Wed October 10, 2012
Cutbacks At FedEx Express Part Of A Larger Trend
FedEx announced plans to increase profits by $1.7 billion a year at a two-day meeting for investors this week. Most of that increase will come from cuts to the company’s oldest and largest division—FedEx Express.
In a story that is now legendary, FedEx Founder Fred Smith argued for the need for a reliable, overnight delivery service in a term paper he wrote while at Yale. He built a company that rakes in more that $40 billion a year on that idea, but demand for FedEx’s Express services has shrunk in the slack economy. Many customers have switched to cheaper and slower options, like FedEx Ground.
Profits at FedEx Express fell almost 30 percent last quarter, and that hurt the company as a whole—income fell $5 million, or about one percent.
Smith will offer thousands of Express employees buyouts, close facilities, and increase automation. He’ll also use his company’s technology to adjust delivery routes and make them more efficient. All in all, Smith says these measures will boost profits at Express by $1.6 billion a year.
The cost-cuts pleased Arthur Hatfield, an analyst at Raymond James. He thought the company was only going to be able to find a billion dollars of savings.
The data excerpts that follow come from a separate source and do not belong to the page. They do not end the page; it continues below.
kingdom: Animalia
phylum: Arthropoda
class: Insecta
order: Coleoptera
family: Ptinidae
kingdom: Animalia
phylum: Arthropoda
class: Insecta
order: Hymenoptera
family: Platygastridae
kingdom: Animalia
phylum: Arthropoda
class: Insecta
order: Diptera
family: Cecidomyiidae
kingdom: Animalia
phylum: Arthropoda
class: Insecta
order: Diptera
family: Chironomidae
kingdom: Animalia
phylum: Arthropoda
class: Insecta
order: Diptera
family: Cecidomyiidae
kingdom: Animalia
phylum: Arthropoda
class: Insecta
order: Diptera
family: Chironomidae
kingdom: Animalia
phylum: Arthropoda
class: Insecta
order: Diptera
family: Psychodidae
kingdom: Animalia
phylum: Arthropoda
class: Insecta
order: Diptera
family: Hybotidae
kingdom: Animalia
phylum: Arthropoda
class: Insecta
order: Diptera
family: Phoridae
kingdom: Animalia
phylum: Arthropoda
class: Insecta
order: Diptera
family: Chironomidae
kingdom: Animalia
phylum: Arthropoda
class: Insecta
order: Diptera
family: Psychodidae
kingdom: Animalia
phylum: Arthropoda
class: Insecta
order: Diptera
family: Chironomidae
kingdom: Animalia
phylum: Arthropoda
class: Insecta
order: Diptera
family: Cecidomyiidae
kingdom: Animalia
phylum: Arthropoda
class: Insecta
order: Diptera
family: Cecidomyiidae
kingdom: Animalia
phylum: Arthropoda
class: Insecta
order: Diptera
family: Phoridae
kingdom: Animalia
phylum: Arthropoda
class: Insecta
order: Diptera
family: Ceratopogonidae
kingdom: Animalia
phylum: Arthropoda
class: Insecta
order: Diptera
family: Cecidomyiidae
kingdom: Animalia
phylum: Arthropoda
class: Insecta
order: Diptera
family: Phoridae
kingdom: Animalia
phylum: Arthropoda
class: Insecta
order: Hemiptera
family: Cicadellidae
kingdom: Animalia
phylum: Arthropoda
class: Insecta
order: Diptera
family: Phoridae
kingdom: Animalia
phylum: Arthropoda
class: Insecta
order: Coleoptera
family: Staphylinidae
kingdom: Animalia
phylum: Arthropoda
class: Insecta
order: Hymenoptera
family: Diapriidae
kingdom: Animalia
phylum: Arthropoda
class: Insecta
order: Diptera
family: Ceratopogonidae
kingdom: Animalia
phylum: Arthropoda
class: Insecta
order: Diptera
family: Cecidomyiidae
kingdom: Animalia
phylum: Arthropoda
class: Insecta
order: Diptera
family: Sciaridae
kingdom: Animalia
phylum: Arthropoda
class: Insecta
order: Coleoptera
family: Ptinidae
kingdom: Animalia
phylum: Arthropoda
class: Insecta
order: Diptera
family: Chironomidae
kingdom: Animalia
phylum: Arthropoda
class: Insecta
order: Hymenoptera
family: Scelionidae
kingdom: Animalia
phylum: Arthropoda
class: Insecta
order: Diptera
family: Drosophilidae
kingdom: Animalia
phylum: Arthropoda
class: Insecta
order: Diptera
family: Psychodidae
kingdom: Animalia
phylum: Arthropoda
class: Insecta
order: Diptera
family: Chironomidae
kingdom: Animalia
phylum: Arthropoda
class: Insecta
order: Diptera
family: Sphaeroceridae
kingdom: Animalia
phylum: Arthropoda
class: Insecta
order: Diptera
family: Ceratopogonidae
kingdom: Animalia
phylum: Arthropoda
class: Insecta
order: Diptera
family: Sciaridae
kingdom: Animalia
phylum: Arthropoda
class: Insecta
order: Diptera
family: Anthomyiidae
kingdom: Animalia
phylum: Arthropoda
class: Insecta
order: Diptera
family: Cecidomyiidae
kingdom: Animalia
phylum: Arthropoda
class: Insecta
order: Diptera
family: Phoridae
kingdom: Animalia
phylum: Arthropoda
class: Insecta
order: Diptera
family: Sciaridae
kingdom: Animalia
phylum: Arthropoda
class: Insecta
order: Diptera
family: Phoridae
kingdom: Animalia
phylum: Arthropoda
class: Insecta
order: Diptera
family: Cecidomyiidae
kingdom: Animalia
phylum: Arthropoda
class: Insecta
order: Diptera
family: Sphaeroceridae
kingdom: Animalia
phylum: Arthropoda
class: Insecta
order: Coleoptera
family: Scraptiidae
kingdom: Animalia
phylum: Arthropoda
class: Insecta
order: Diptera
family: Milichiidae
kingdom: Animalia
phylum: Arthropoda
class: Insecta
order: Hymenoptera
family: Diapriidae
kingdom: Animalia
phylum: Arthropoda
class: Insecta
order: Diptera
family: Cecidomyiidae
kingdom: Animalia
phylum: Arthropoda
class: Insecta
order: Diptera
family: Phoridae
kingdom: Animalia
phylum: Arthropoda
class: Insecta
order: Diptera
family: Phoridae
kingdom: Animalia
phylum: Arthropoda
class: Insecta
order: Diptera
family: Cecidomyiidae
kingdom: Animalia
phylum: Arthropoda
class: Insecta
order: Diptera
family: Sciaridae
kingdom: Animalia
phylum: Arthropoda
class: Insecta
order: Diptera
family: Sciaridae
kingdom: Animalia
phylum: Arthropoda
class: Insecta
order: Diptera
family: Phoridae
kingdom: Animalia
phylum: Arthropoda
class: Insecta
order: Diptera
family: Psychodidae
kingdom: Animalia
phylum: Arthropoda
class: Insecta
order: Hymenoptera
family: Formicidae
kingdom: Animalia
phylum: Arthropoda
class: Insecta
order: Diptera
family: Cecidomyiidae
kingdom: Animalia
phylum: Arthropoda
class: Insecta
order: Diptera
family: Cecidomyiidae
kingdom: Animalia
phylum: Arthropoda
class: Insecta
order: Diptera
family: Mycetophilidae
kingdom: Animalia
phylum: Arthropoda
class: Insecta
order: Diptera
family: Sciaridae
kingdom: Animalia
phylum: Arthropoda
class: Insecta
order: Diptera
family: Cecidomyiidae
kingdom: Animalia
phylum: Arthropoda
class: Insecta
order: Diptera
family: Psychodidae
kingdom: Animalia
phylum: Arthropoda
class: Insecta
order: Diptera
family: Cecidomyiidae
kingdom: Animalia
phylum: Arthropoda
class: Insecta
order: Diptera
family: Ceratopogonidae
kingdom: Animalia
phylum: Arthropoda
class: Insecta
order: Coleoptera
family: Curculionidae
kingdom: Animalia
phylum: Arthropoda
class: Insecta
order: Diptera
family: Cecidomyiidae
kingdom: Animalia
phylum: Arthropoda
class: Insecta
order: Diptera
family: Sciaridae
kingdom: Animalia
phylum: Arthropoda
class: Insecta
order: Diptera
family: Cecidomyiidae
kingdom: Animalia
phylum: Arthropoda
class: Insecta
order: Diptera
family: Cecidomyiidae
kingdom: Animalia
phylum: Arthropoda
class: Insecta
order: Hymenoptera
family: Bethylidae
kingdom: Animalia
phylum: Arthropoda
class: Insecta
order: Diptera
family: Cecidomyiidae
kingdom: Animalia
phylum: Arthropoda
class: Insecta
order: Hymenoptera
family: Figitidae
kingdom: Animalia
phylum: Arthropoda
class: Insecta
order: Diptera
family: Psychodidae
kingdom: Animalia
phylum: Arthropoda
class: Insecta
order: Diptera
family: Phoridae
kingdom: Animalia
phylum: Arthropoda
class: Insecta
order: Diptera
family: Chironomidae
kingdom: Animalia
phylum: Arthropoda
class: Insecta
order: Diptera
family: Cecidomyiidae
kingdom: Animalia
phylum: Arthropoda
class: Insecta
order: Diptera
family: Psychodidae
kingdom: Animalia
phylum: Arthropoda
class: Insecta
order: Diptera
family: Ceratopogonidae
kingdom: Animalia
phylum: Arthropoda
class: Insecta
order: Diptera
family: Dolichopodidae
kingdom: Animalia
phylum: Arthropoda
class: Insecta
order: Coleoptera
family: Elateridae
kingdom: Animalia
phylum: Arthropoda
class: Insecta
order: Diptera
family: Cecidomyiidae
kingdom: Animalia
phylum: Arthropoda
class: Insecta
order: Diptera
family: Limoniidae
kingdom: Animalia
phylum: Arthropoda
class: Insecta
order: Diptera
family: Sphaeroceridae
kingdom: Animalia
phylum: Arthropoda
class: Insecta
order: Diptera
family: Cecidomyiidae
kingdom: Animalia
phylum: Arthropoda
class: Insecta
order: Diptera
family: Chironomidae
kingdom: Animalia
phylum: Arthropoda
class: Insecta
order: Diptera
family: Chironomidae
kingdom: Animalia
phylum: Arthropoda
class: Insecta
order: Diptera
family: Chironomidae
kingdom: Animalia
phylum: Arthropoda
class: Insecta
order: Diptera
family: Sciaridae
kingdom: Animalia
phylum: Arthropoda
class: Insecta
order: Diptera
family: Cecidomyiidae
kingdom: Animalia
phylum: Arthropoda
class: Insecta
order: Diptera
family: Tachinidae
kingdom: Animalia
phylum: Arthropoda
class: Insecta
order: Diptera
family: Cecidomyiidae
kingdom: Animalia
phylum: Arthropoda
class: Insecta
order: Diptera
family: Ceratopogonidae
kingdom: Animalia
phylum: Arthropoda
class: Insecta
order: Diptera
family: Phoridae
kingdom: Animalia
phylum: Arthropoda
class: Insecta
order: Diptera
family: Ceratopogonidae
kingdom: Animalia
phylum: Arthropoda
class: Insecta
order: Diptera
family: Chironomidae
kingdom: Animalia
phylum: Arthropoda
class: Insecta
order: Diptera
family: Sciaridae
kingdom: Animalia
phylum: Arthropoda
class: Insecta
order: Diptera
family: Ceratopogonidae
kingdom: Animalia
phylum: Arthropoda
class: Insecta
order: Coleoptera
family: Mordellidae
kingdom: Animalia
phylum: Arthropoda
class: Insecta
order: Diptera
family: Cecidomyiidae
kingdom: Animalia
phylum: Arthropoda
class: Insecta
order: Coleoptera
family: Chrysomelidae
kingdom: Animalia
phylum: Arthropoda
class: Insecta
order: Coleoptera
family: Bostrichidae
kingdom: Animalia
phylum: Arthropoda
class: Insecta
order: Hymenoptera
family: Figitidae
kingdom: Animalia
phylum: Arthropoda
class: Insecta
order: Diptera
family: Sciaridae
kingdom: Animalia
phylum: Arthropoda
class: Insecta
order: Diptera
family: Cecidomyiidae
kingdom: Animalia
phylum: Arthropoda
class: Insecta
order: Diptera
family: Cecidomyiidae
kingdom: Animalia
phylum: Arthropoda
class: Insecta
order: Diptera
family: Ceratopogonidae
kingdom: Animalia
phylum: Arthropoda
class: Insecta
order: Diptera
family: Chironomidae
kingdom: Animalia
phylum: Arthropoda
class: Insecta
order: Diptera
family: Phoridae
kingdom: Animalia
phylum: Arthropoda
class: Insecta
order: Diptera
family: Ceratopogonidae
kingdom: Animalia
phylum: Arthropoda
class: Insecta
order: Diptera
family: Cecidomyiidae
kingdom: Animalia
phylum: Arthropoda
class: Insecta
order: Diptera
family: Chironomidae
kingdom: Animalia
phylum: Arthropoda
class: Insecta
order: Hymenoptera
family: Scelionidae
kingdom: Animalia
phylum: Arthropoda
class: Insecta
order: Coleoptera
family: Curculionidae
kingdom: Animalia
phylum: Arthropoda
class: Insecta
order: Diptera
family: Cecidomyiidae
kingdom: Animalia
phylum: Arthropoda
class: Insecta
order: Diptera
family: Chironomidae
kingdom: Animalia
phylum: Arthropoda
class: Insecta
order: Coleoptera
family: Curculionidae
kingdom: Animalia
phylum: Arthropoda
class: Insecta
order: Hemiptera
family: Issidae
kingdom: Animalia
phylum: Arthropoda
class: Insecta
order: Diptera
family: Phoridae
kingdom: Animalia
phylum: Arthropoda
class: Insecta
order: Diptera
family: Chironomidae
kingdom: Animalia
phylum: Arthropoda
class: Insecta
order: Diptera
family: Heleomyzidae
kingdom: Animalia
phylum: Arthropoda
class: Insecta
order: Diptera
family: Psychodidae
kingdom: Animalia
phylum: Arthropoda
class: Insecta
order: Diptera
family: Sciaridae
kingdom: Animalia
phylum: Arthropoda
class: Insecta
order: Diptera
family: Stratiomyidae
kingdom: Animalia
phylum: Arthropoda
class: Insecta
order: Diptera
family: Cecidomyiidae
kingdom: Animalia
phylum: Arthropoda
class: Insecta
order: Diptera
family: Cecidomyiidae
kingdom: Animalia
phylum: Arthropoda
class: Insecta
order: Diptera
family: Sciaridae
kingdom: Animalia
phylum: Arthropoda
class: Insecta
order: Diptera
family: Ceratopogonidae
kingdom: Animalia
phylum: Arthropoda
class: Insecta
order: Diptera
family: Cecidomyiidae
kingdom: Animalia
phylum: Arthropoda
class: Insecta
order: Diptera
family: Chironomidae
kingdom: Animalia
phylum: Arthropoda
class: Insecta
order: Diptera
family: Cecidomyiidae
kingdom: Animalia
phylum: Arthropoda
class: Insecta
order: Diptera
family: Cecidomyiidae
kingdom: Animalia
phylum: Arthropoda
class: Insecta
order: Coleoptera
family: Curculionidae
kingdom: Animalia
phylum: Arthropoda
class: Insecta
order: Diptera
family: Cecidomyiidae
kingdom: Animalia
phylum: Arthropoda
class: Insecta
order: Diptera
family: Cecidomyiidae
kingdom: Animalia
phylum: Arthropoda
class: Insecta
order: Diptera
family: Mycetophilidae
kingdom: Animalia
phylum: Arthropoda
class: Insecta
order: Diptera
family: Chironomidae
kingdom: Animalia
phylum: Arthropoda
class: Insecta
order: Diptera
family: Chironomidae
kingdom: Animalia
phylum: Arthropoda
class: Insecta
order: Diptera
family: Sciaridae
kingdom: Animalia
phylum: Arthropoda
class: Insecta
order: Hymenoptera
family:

“This is really a new effort for this company and kind of a real change in philosophy,” Hatfield said. “Historically, they’ve always been about growth, they’ve always been focused about going to where they think the growth is going to be, and much less so about near-term cost-focused.”
Gregory Harrison who researches companies on the Standard & Poor’s 500 for Thomson Reuters said, “A lot of companies are, and have been, doing cost-cutting to maintain their margins.” This quarter is shaping up to be the dreariest Harrison has seen in three years.
“For twelve straight quarters we’ve seen positive earnings growth, now we are expected to see earnings decline. So, there definitely is a wider trend where companies are struggling to maintain their earnings, especially as their revenues fall.”
Rival UPS has seen declining returns on express mail, too, but that hasn’t hurt UPS’ bottom line as much as it has hurt FedEx because UPS’ business is much more centered around its ground service, and trucks, rather express mail and planes.
FedEx is so synonymous with overnight delivery that the company name has become a verb. So, how does Founder Fred Smith think about the changes at Express?
“I guess the best analogy is for years and years Coca-Cola sold drinks with sugar in them and with a red label,” Smith said, “and over the last 25 years they’ve gone into Sprite, which is a green can, and they have Diet Coke which is a silver can….So, the same thing happened to FedEx.”
Smith pointed out that FedEx offers ground and freight transportation, too, but that doesn’t mean the company has given up on Express. “The worldwide system and the Express business has changed,” Smith said, “and we’ve broadened the product line.”